Questi sono i tratti dell’uomo nuovo: Gesù morto e risorto. Sono utopistici? No. Solo che per realizzarli dobbiamo riconoscere che, come per Cristo, anche per noi, l’essere è indivisibile dal dovere, impegna la nostra volontà. Non però come esibizione di potenza, ma come risposta al dono d’amore che dallo Spirito del Risorto ci viene continuamente elargito. «Non sapete che un po’ di lievito fa fermentare tutta la pasta? Togliete via il lievito vecchio, per essere pasta nuova, poiché siete azzimi» (Seconda Lettura).
A noi uomini del Terzo Millennio, ormai in grado di intervenire sui processi della sessualità, della nascita, della vita e della morte, il Risorto – l’uomo riuscito, alla cui esperienza ci è dato di partecipare – chiede di vincere la tentazione titanica che si nasconde dietro l’imperativo tecnologico ‘se si può fare si deve fare’: Dobbiamo invece aprirci alla forza edificatrice dell’amore vero. Nella potenza del Risorto che con delicatezza si mostra alla Maddalena, alle donne, ai suoi, c’è l’energico invito alla nostra libertà perché i risultati spettacolari delle scienze e delle tecnologie siano posti al servizio di questa prospettiva di eternità che sola è in grado di rispettare pienamente la dignità di ogni singolo uomo? Anche se tecnicamente è possibile separare differenza sessuale, amore e procreazione, questi tre fattori sono indisgiungibili sul piano del valore. Separarli è un di meno, un’involuzione dell’umano, destinata alla fine ad abolirlo.
Anche in questi decisivi aspetti dell’umana esistenza i figli del Risorto, i cristiani, insieme a tutti gli uomini di buona volontà, debbono con ferma delicatezza testimoniare a tutti la bellezza dell’amore che si impara da Gesù.

5. «Non morirò, resterò in vita e annunzierò le opere del Signore» (Salmo responsoriale). Nel Risorto noi siamo stati strappati alla morte. Incorporati in Lui, «fusi insieme in un’unica esistenza» (Deus caritas est, 14), siamo stabilmente immersi in un dinamismo di libertà carica di verità e di speranza.

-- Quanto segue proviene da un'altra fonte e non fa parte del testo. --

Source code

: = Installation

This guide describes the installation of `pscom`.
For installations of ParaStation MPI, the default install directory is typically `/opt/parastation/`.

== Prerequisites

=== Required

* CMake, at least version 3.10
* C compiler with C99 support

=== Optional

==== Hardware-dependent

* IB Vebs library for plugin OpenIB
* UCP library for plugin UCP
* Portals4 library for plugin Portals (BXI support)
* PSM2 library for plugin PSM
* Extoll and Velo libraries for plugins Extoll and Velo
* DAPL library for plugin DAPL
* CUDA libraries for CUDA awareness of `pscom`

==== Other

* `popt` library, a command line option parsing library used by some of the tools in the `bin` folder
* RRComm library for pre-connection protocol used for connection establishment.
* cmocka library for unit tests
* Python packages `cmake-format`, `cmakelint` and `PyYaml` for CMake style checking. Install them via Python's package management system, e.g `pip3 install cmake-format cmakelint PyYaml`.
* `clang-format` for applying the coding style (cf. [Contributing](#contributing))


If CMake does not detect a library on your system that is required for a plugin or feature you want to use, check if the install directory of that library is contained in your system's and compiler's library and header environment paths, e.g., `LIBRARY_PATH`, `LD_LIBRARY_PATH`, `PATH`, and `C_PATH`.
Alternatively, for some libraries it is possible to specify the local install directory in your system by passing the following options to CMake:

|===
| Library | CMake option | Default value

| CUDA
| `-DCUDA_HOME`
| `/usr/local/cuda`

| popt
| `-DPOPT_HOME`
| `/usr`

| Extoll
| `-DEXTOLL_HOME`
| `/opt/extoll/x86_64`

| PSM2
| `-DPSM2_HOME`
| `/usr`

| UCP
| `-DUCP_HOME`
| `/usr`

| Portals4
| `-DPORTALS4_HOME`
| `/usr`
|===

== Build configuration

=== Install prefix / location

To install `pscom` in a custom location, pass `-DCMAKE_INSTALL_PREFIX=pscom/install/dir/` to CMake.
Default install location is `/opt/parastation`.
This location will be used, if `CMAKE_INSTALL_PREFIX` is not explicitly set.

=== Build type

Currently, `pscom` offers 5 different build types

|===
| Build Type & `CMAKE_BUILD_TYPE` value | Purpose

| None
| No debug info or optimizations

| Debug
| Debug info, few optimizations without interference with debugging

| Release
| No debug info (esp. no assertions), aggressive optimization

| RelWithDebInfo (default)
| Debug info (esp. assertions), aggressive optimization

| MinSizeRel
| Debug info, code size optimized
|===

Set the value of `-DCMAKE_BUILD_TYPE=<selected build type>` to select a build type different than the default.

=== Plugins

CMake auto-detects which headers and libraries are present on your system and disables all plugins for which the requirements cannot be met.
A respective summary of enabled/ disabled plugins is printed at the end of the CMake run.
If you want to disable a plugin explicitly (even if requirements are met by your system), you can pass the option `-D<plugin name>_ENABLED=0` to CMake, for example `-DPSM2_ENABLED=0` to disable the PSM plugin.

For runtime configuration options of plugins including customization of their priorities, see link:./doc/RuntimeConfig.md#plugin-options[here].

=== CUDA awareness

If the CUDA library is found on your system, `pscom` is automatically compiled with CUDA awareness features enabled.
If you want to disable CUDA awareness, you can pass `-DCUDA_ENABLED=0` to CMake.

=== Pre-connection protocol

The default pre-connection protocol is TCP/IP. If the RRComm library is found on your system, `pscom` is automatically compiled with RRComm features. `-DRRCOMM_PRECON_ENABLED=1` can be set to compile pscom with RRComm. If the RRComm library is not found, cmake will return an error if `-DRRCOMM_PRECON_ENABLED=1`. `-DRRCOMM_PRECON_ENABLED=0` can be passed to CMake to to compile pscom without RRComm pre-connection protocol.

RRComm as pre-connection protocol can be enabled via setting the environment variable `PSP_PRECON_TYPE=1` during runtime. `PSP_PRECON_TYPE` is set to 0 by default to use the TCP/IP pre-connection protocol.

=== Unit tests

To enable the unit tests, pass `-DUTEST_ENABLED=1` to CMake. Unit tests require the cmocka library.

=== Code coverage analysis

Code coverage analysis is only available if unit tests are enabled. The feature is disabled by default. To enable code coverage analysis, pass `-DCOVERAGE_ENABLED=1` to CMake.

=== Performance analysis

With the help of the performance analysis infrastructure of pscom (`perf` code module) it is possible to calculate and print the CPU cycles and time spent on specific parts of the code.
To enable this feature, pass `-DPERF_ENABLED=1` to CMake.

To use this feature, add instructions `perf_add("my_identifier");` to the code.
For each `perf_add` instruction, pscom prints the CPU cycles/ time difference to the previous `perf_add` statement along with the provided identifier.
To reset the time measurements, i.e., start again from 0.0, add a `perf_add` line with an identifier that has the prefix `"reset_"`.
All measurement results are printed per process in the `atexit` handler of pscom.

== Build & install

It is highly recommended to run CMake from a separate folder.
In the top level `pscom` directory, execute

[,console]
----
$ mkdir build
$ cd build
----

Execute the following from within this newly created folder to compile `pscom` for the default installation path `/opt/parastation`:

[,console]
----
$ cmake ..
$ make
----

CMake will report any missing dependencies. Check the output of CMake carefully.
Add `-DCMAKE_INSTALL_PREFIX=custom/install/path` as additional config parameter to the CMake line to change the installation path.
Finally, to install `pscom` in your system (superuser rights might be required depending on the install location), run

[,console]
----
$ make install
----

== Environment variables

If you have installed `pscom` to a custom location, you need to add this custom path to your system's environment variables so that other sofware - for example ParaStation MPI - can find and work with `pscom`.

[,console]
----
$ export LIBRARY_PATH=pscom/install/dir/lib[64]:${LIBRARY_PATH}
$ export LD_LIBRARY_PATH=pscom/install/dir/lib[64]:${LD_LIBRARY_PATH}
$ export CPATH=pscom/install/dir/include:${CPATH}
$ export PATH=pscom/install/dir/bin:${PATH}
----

Possiamo annunciare le opere del Signore perché Egli è all’opera nella nostra vita personale e comunitaria, rendendo accessibile quel bene che il nostro cuore non cessa di desiderare. Ogni vita umana, dal concepimento fino al suo termine naturale, è affermata e custodita. Le relazioni costitutive dell’esistenza di ogni uomo ‘ tra l’uomo e la donna, tra genitori e figli, tra amici, tra compagni di lavoro’ – per la forza rigenerante del perdono si aprono al ‘per sempre’. All’umana famiglia è donata un’indomabile energia di edificazione perché sappia finalmente coniugare la giustizia e l’amore, condizioni di vera pace. Al rapporto con il creato è restituita la possibilità di ritrovare l’equilibrio originario.

6. Pieni della speranza che il gioioso evento della Risurrezione suscita in noi rivolgiamoci quindi a Maria, «la Vergine, la Madre che ci mostra cos’è l’amore» (Deus caritas est, 42).
O Maria, noi affidiamo a Te le nostre persone, le nostre famiglie, la nostra città e l’intero nostro mondo, così spesso confuso e lacerato ma pieno di fascino, Tu «con la speranza rendi salde le nostre menti vacillanti, rinvigoriscile con la carità: rendici concordi, allontana le meschinità, perdona le colpe» [spe labentes firma mentes caritate robora: fac concordes, pelle sordes, excusa facinora (Inno pasquale: Isti sunt agni novelli)]. Amen.